(Some records)
___

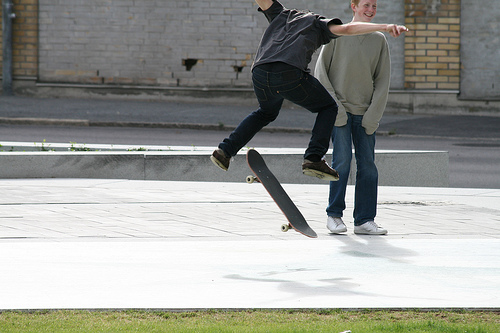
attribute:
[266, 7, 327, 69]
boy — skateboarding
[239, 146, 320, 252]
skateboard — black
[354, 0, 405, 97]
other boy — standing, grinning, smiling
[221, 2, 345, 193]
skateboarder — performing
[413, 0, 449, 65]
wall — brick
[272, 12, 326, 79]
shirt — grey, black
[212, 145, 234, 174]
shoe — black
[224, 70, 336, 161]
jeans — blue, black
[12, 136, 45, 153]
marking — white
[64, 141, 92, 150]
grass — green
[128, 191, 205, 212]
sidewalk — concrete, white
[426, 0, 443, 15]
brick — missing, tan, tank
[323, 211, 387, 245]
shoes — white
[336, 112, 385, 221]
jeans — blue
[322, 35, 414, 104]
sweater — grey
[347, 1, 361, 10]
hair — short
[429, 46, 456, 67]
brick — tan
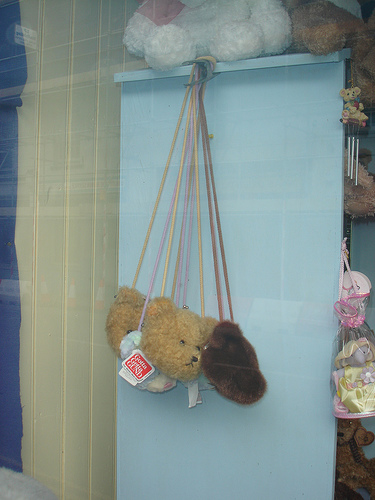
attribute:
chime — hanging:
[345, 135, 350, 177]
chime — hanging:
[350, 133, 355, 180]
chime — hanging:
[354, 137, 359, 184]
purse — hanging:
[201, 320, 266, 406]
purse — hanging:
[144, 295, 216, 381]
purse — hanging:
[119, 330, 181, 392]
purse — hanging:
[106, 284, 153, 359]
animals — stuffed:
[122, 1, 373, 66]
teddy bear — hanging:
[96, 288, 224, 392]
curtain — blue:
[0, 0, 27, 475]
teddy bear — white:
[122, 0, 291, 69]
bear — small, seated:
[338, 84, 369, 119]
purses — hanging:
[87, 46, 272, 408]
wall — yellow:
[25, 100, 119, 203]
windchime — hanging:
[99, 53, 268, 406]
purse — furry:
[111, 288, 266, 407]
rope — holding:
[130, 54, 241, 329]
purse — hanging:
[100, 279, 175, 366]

___

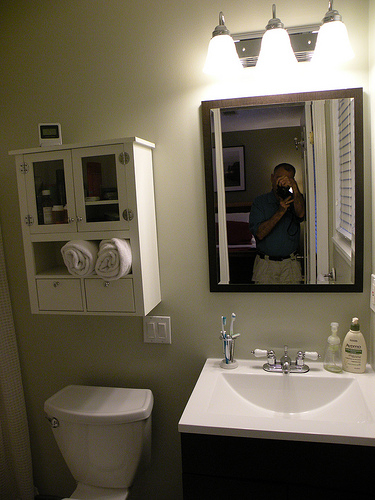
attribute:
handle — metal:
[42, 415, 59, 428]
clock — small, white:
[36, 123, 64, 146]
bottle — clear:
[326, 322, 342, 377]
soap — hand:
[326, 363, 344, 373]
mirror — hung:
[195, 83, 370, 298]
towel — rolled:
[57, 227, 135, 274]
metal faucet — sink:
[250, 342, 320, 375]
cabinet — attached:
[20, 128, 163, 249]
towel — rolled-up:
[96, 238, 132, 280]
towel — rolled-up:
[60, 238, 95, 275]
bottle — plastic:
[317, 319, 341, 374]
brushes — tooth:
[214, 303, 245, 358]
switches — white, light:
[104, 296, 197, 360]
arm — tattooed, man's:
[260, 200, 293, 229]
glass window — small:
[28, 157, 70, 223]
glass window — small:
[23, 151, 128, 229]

___

» What this task involves
List every line of the records above that contains the word "teddy", matching case exactly.

» Task solution
teddy bear — hanging:
teddy bear — white:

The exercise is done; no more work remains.